Last night, the reverse. Pulling into our driveway, I noticed in the dark a neighborhood cat skulking in the hedge in front of my car. I got out, shooo’d and out it came with something in its mouth, whimpering softly. Not a mouse, but perhaps a baby rabbit? This time I didn’t interfere, knowing even if the cat had dropped it, given another cold night, where would I put the tiny being to ensure its survival? I felt sad.

Interfering. Not interfering. Who’s to say? Just as there is a wisdom deep in my bones that says “Too soon your spring-summer clothes (granted a small thing),” I trust there is deep and old wisdom among those more than human that asks of me to pay attention, to witness, and yes, to feel sad.

Earlier today I read “Spring Renewal, Rebirth, and the Purifying Activity of Grief,” this week’s e letter from oft cited therapist-contemplative, Matt Licata. I had actually finished this post when I felt the nudge to re-read his words:

…”There is no lasting, embodied, visionary renewal without passing through the portal of grief, which requires us to slow down, come into the earth and the ground, and honor all that we’ve lost. It requires that we provide a home for shattered ones and for the integration of the dying pieces of an old dream. 
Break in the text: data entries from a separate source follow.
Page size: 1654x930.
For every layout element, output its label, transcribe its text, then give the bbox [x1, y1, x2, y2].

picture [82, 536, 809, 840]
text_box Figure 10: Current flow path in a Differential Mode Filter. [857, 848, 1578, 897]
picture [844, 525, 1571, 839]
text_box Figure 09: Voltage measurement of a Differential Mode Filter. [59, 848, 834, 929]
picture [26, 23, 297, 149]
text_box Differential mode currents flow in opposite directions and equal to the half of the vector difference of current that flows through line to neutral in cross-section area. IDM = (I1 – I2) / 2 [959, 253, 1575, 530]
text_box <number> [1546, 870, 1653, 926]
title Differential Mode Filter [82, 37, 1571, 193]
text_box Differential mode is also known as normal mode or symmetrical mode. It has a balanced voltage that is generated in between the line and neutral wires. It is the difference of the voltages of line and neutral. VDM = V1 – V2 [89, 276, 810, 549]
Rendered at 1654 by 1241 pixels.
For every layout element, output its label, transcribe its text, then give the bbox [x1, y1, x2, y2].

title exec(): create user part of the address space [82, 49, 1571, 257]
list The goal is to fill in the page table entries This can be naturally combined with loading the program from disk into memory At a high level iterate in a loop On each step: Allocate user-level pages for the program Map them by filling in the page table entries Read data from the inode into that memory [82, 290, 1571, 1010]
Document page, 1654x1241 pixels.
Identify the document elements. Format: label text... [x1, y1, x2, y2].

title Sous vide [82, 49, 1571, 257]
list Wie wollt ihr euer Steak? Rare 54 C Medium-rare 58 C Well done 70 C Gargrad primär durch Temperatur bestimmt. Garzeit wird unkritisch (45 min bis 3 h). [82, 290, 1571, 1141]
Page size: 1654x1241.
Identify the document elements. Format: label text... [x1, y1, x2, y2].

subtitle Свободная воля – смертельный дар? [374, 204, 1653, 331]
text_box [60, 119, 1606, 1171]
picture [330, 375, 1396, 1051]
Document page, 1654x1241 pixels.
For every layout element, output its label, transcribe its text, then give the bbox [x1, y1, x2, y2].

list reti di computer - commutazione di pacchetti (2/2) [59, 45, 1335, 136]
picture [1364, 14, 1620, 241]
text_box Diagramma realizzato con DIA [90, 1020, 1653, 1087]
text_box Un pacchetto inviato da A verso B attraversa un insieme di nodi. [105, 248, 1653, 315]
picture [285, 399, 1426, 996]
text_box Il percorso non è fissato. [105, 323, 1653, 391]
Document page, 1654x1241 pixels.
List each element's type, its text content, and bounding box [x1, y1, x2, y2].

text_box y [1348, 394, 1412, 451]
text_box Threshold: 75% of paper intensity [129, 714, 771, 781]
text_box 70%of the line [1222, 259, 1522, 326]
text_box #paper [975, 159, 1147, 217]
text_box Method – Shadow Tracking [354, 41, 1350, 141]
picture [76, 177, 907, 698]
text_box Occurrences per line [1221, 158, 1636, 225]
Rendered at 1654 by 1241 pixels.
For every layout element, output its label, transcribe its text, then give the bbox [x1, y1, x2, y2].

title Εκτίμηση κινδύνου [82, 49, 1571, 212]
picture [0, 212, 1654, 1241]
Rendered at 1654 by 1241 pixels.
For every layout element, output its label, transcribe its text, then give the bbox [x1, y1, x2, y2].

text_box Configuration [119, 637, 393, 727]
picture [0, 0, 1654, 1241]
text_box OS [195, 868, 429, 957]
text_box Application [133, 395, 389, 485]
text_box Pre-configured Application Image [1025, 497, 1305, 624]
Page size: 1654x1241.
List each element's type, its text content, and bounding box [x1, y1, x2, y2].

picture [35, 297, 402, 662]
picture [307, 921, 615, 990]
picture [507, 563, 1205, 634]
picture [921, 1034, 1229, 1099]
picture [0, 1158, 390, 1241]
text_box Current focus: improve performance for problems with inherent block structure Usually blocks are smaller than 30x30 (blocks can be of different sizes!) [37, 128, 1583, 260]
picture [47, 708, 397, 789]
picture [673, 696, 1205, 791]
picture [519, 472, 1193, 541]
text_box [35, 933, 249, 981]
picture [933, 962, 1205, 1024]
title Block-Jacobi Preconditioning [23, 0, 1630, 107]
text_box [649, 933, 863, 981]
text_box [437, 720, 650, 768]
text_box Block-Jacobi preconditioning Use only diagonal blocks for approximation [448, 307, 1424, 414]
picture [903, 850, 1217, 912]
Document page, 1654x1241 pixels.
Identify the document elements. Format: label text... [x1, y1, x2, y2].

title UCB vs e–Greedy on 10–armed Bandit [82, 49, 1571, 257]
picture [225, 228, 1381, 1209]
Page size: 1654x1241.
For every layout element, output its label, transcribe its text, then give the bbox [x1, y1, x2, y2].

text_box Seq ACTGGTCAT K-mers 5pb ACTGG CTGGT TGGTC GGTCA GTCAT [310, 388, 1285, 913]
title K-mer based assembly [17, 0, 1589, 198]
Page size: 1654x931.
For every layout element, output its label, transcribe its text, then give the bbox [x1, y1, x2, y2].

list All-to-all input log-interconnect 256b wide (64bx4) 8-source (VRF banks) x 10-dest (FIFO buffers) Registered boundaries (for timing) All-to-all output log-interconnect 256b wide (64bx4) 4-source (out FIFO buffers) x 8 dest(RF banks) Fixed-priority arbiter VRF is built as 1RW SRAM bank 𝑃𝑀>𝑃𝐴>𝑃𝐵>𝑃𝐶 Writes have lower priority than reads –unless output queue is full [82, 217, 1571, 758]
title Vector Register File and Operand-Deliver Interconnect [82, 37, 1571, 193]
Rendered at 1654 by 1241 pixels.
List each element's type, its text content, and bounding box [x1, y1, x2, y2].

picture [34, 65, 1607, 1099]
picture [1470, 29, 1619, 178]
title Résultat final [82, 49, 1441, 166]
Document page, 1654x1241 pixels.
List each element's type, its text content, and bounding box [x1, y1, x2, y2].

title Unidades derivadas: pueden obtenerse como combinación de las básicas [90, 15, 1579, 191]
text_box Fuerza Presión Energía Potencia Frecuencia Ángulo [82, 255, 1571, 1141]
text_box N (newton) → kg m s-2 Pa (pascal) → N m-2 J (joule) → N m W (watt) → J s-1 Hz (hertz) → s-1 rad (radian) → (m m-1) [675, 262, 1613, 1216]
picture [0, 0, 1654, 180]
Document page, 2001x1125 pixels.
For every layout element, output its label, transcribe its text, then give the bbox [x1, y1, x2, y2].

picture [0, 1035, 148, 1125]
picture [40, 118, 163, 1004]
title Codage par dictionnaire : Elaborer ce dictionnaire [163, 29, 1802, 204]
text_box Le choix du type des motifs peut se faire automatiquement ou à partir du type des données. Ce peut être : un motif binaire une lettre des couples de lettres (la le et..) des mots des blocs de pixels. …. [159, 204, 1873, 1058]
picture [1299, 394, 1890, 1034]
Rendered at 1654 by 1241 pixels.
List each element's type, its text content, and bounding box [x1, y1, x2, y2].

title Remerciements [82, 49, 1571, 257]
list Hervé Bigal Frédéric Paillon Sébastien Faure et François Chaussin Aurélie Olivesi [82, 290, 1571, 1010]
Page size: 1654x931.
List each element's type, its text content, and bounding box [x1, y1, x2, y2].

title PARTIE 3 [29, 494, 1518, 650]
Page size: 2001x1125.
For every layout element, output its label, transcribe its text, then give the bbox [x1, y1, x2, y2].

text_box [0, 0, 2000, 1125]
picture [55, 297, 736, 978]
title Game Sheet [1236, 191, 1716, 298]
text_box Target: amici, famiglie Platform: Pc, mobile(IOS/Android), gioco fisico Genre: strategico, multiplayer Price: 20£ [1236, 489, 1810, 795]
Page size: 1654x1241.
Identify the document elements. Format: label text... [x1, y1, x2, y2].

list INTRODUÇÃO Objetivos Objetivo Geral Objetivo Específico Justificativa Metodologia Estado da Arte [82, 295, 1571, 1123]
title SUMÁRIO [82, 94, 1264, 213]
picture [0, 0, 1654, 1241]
…It’s a process where we collect the shattered pieces into a holy place and place them onto an altar in front of us, where we can enter into relationship with the shards of soul that must move on without us. And we can participate with a whole heart with the death of an old dream, and the way we were so sure that it was all going to turn out. 

The nature of this altar and this vase will be different for each of us, with calligraphy, engravings, colors, and in a shape that is crafted for our unique soulprint. We don’t design the vase ourselves, at least not by way of ordinary ego-consciousness. The vase is outside our deepest hopes, fears, desires, and unfolds apart from our personal sense of will. 

It is given to us by the transpersonal Self, by the Divine, however we come to conceive of that and is ours and ours alone – no one else can perceive or apprehend it, or design the vase on our behalf.

…The vase, the altar, and any aspect of the soul wanting to come into our conscious experience will present itself in unexpected ways, through our dreams, out in nature, in a moment of intuitive knowing, or even through a disturbance in our mood or emotional activation.”

Something about altar and vase… coming to us in unexpected ways… out in nature… through a disturbance in our mood… resonates deeply, and inexplicably for the time being. That old and deep wisdom within my human bones and the more than human. A wisdom without words.

altar and nest-vases, heart stones, dreams and peace

Much love and kindest regards, dear friends.